The Irish Emigrant
- Editor: Liam Ferrie, Pauline Ferrie
- Frequency: Weekly
- Publisher: Irish Emigrant Publications Ltd
- First issue: February 8, 1987
- Final issue: February 6, 2012
- Country: Ireland
- Based in: Galway
- Language: English
- Website: Emigrant.ie

= The Irish Emigrant =

The Irish Emigrant was a weekly Irish emigrant newspaper published electronically from 1987 to 2012.

==History==
The paper was founded in 1987 by Liam Ferrie in response to requests from his colleagues at Digital Equipment Corporation and became a commercial venture on the closure of DEC's Galway plant in 1994.

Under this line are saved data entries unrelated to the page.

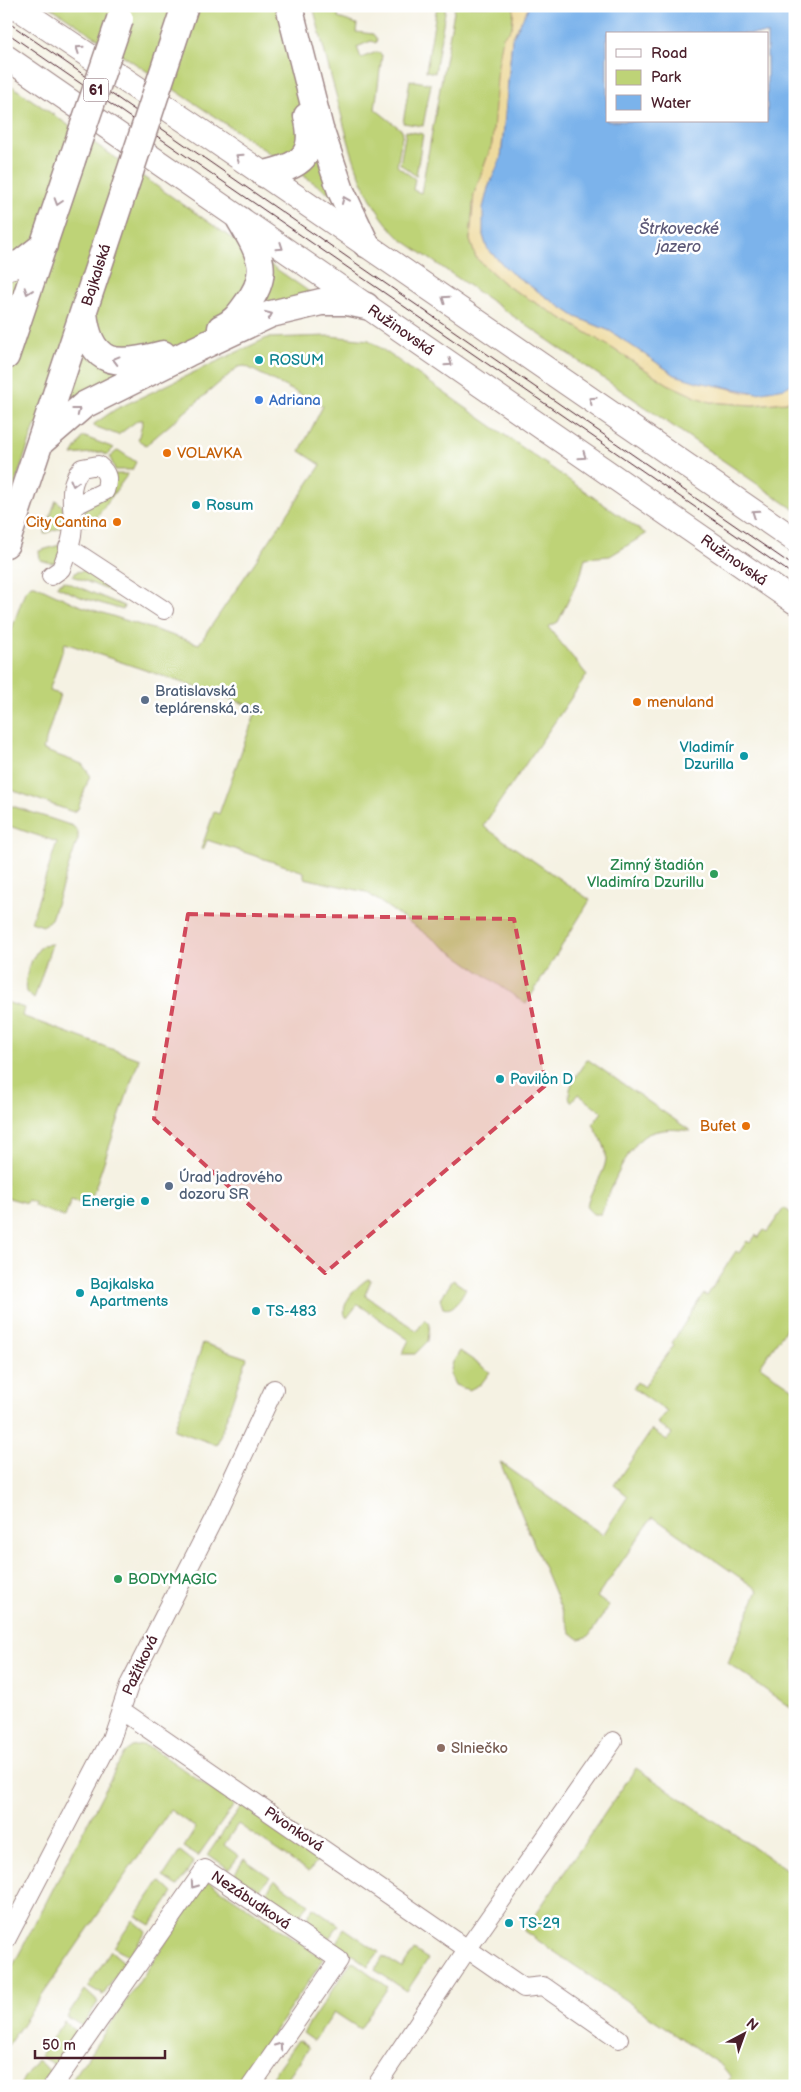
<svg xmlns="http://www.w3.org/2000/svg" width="801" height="2092" viewBox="0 0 801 2092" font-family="'Balsamiq Sans',sans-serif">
<rect width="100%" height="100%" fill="#fff"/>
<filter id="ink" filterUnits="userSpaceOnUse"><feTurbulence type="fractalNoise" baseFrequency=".02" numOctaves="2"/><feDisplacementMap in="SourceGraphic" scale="10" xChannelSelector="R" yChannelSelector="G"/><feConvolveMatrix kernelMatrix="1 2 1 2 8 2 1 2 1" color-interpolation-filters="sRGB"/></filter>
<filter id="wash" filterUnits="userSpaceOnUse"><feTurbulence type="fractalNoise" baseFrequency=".0096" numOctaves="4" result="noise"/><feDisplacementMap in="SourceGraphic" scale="20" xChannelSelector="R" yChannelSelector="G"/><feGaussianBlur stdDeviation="1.12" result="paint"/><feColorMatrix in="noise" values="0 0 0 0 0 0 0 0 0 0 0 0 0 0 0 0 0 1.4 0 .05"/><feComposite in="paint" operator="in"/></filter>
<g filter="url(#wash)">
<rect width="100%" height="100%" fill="#f5f2e3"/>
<path fill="#bed377" stroke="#847951" d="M 49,6 L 286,6 L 338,199 Z
M 313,6 L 340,6 L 338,18 L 357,24 L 356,32 L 373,34 L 377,40 L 376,43 L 371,41 L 357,47 L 361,58 L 377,52 L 382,55 L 375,109 L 403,131 L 397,166 L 415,179 L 413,190 L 421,193 L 455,6 L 514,6 L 512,28 L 503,37 L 492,144 L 474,194 L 470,240 L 476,258 L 507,286 L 604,343 L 668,384 L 696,397 L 710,402 L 752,405 L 786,402 L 795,398 L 795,510 L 401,239 C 362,202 351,152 338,102 C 329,70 321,38 313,6 Z
M 437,6 L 446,6 L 435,73 L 426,71 Z
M 410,80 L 431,84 L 423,126 L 403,123 Z
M 6,82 L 314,295 L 35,426 L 6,510 Z
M 406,131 L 423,134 L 416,176 L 400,164 Z
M 330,336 L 369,340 L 646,534 L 610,556 L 585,558 L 581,574 L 558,622 L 548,627 L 587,675 L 483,826 L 590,900 L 526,1004 L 366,892 L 304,878 L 304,872 L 207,840 L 203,850 L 201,849 L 214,812 L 219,814 L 257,708 L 65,643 L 49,691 L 60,694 L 43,750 L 82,764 L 90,775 L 78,809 L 73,812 L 6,788 L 7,643 L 25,591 L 31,585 L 35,585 L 78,605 L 199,644 L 321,465 L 300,451 L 323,406 L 245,366 L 238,367 L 146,445 L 138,440 L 143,420 L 138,420 L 118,435 L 94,426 L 94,424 L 116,409 L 267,338 Z
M 83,437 L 85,437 L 114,448 L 107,455 L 100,452 L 72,455 Z
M 118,450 L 136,462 L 132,470 L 115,470 L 110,457 Z
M 115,474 L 128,474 L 93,522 L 84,526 L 85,508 Z
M 56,500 L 63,507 L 63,527 L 44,534 Z
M 63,544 L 57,562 L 51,563 L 40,560 L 39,551 Z
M 88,570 L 132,598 L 132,600 L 73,576 L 76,572 Z
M 64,581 L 124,606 L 123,610 L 83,598 L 56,586 Z
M 6,804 L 73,826 L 78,832 L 78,839 L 51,919 L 43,926 L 31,922 L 57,842 L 6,825 Z
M 52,944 L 34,999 L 26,992 C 23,980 32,953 43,945 Z
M 6,1002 L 24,1008 L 22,1016 L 139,1059 L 89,1206 L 71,1200 L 65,1217 L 34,1206 L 35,1203 L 27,1200 L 26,1203 L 6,1197 Z
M 587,1059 L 691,1131 C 676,1129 663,1128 648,1134 C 629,1142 608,1194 601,1214 L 593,1214 L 587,1208 C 588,1189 608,1174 606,1153 C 605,1144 597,1133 593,1124 L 602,1112 L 578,1094 L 571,1102 C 564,1089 580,1071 587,1059 Z
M 784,1208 L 795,1216 L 795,1316 L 760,1366 L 795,1390 L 795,1711 L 728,1663 L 758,1590 L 653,1517 L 597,1597 L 609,1606 L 589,1636 L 579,1639 L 571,1633 L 500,1462 L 603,1535 L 628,1496 L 614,1485 L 652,1430 L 667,1440 L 672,1434 L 657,1423 L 667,1412 L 633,1388 L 637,1382 L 644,1387 L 674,1345 L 672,1343 L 703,1294 L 707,1296 L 736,1251 L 739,1253 L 747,1241 L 750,1243 L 756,1235 L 758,1238 L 764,1230 L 767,1232 Z
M 368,1279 L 371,1280 L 365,1295 L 417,1331 L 425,1319 L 430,1324 L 428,1341 L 415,1354 L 402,1354 L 409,1340 L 358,1304 L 347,1318 C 337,1307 357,1285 368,1279 Z
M 453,1280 L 466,1289 C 460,1297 455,1312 443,1308 L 440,1299 Z
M 203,1343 L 247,1358 L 217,1445 L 174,1430 Z
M 460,1351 L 490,1372 L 481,1384 L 469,1390 L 455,1385 L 450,1374 L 453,1362 Z
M 143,1745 L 154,1749 L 234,1805 L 198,1856 L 184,1847 L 196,1828 L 170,1810 L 6,2048 L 6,1979 L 124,1753 L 132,1747 Z
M 636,1768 L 795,1875 L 795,2086 L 725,2086 L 731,2077 L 722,2066 L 524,1931 Z
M 242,1805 L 318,1859 L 309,1872 L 238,1824 L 224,1845 L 239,1856 L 229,1869 L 208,1854 Z
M 180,1851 L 194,1862 L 178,1886 L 163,1877 Z
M 244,1859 L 270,1877 L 259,1890 L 235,1873 Z
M 274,1880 L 309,1904 L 298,1917 L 266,1894 Z
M 160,1881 L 173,1893 L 151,1925 L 136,1916 Z
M 208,1881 L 324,1959 L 237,2086 L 68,2086 Z
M 313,1907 L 339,1925 L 329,1938 L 305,1922 Z
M 133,1920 L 146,1931 L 130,1956 L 114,1947 Z
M 344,1928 L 379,1952 L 368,1966 L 336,1943 Z
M 414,1950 L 428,1959 L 407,1991 L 375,1970 L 383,1956 L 402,1968 Z
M 111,1951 L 125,1963 L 103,1995 L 88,1986 Z
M 352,1961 L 388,1987 L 360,2029 L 334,2012 L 314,2041 L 303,2033 Z
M 85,1990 L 98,2002 L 82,2026 L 67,2017 Z
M 64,2021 L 77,2032 L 55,2065 L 40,2056 Z
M 298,2040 L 309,2048 L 284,2084 L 272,2076 Z
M 37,2060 L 50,2071 L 41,2086 L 19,2086 Z"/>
<path fill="#eeda9e" stroke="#9c7c64" d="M 514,6 L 529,6 L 512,39 L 501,158 L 488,188 L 483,235 L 487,248 L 510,272 L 549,299 L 576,317 L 610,331 L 675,375 L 747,393 L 795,382 L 795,398 L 786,402 L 752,405 L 710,402 L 696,397 L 668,384 L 604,343 L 507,286 L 476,258 L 470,240 L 474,194 L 492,144 L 498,65 L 503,37 L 512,28 Z"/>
<path fill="#7bb3eb" stroke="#62698b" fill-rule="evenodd" d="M 529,6 L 795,6 L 795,382 L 785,388 L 757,393 L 698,382 L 675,375 L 610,331 L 576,317 L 549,299 L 510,272 L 487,248 L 483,235 L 483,208 L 488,188 L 501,158 L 512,39 ZM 607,34 L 767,34 L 767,121 L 607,121 Z"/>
</g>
<g filter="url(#ink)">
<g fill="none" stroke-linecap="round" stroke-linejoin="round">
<defs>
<path id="street" d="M 68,547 L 164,610
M 51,576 L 61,569 C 65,558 70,547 72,535 C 76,511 64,487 82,468 L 98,465 C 108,473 109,479 105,491 L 72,507
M 121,1710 L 524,1988 L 543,1986 L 619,2039
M 6,1940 L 111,1739 L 130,1683 L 214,1518 L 274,1389
M 53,2086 L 205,1869 L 339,1960 L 251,2086
M 376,2086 L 468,1948 L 613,1741"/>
<path id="secondary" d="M 15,6 L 192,125 L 795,540
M 6,57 L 795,602"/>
<path id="primary" d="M 289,6 L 320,129 L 341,191 L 366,244
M 169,54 L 185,6
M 264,174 C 301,166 317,156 307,116
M 6,267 L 21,263 L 44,245
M 84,313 C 90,368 118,366 163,354
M 221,328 C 233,323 239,315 246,305 C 273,272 258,251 240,220
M 6,356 L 72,160
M 41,442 L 84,405 L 188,353 L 271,314 L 321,302 L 347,302 L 366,306
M 6,544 L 123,193"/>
</defs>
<use href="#street" stroke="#a08887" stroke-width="20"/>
<use href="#secondary" stroke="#a08887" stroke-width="26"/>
<use href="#primary" stroke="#a08887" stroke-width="29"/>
<use href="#street" stroke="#fff" stroke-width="18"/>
<use href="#secondary" stroke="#fff" stroke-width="24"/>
<use href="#primary" stroke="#fff" stroke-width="26"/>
<path stroke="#4a1f2b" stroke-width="1" d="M 6,21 L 795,567
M 6,32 L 795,576"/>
<defs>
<path id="primary-bridge" d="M 72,160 L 120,19
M 123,193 L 169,54"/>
</defs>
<use href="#primary-bridge" stroke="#a08887" stroke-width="29" stroke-linecap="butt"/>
<use href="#primary-bridge" stroke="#fff" stroke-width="26"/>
</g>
<defs><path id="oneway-chevron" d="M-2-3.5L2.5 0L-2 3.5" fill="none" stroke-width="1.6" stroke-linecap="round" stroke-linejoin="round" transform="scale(1.25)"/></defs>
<g stroke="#ae9aa0">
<use href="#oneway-chevron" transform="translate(79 49) rotate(-146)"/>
<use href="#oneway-chevron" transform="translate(239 157) rotate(-145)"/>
<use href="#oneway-chevron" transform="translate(345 200) rotate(-113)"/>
<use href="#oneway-chevron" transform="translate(58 202) rotate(108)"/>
<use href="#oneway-chevron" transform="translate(280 247) rotate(34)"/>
<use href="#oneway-chevron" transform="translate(28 291) rotate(109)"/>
<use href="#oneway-chevron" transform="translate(445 299) rotate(-145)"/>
<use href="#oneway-chevron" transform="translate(269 315) rotate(-22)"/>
<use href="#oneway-chevron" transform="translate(116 360) rotate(-165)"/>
<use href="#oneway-chevron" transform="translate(449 363) rotate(35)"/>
<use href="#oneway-chevron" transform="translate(592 400) rotate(-145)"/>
<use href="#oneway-chevron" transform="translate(77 411) rotate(-38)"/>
<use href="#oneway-chevron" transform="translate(583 456) rotate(35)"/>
<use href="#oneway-chevron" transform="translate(74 483) rotate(105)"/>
<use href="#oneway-chevron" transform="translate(755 513) rotate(-145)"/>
<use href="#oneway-chevron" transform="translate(194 1885) rotate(125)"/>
<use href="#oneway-chevron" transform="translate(279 2046) rotate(-55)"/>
</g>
</g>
<path fill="#d1495b" fill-opacity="0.2" stroke="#d1495b" stroke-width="4" stroke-dasharray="10 6" stroke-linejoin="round" d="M 188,914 L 514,919 L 546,1085 L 325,1273 L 154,1119 Z"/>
<g fill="#0f9aa8" stroke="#fff" stroke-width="2">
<circle cx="259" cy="360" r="5"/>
<circle cx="196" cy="505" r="5"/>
<circle cx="744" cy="756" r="5"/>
<circle cx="500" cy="1079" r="5"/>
<circle cx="145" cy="1201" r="5"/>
<circle cx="80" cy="1293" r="5"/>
<circle cx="256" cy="1311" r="5"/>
<circle cx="509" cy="1923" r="5"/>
</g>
<circle fill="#3f7fe0" stroke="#fff" stroke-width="2" cx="259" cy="400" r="5"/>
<g fill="#e8710a" stroke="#fff" stroke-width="2">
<circle cx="167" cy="453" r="5"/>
<circle cx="117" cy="522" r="5"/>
<circle cx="637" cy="702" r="5"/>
<circle cx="746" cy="1126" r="5"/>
</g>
<g fill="#5c6f8a" stroke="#fff" stroke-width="2">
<circle cx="145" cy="700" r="5"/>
<circle cx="169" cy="1186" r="5"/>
</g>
<g fill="#2e9e5b" stroke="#fff" stroke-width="2">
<circle cx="714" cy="874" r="5"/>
<circle cx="118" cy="1579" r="5"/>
</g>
<circle fill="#8d6e63" stroke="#fff" stroke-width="2" cx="441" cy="1748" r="5"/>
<g text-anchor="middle" stroke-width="5" stroke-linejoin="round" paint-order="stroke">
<rect fill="#fff" stroke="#80626b" stroke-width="1" x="83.5" y="78.5" width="25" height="23" rx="4"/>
<g font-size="14" font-weight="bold" fill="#4a1f2b">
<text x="96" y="95">61</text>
</g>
<g font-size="15" fill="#4a1f2b" stroke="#fff">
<text transform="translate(96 275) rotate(-72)" y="5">Bajkalská</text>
<text transform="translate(401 330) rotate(35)" y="5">Ružinovská</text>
<text transform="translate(734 560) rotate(35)" y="5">Ružinovská</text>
<text transform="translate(140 1665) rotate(-65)" y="5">Pažítková</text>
<text transform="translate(294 1829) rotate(34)" y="5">Pivonková</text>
<text transform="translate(251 1900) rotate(34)" y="5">Nezábudková</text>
</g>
<g font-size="15" fill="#0d838f" stroke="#fff" text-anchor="start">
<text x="269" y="365">ROSUM</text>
<text x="206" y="510">Rosum</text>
<text x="734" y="752" text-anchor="end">Vladimír<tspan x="734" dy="17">Dzurilla</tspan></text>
<text x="510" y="1084">Pavilón D</text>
<text x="135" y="1206" text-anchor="end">Energie</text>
<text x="90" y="1289">Bajkalska<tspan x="90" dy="17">Apartments</tspan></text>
<text x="266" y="1316">TS-483</text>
<text x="519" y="1928">TS-29</text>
</g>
<g font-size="15" fill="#366cbe" stroke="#fff" text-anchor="start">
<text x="269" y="405">Adriana</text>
</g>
<g font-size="15" fill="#c56008" stroke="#fff" text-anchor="start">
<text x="177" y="458">VOLAVKA</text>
<text x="107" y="527" text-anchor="end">City Cantina</text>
<text x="647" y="707">menuland</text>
<text x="736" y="1131" text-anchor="end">Bufet</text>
</g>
<g font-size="15" fill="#4e5e75" stroke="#fff" text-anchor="start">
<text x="155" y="696">Bratislavská<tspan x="155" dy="17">teplárenská, a.s.</tspan></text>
<text x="179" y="1182">Úrad jadrového<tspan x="179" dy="17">dozoru SR</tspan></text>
</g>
<g font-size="15" fill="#27864d" stroke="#fff" text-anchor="end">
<text x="704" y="870">Zimný štadión<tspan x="704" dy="17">Vladimíra Dzurillu</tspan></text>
<text x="128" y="1584" text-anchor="start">BODYMAGIC</text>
</g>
<g font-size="15" fill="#785e54" stroke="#fff" text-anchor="start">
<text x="451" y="1753">Slniečko</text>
</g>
<g font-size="16" font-style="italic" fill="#5e5a78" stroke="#fff">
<text x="679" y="234">Štrkovecké<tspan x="679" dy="18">jazero</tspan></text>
</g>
</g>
<rect width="801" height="2092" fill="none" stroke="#fff" stroke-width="25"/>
<rect x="606" y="32" width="162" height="90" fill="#ffffff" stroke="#b7a5aa"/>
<rect x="616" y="49" width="25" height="8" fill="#ffffff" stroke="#b7a5aa"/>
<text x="651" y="58" font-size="15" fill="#4a1f2b">Road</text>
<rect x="616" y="70" width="25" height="15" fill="#bed377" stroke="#b7a5aa"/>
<text x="651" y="82" font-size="15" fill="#4a1f2b">Park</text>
<rect x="616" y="95" width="25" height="15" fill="#7bb3eb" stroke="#b7a5aa"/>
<text x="651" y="108" font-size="15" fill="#4a1f2b">Water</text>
<g transform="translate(744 2034) rotate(41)" stroke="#ffffff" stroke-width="4" paint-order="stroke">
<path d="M0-4L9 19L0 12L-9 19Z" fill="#4a1f2b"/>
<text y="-8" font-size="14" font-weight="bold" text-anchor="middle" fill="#4a1f2b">N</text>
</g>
<path d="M35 2050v8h130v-8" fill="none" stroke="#4a1f2b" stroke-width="2.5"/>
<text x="42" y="2050" font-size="15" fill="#4a1f2b" stroke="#ffffff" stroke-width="4" paint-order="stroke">50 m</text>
</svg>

At its height it was read by over twenty thousand email subscribers in over 160 countries and up until its closure laid claim to the title of the world's longest established Internet publishing company.

From 1995, content from the paper was incorporated into a hard copy publication of the same name, published by Connell Gallagher, and distributed in pubs in Boston and New York City.

Following the retirement of Liam and Pauline Ferrie in February 2012, The Irish Emigrant was bought by publisher Niall O'Dowd and, along with the New York-published Home and Away, was folded into a new free-distribution weekly, IrishCentral.

==Accolades==
Liam Ferrie was the first winner of the Irish Internet Association Net Visionary Award, in 1999.

Liam and Pauline Ferrie won the 2003 Golden Spider Award for Significant Contribution to the Internet in Ireland.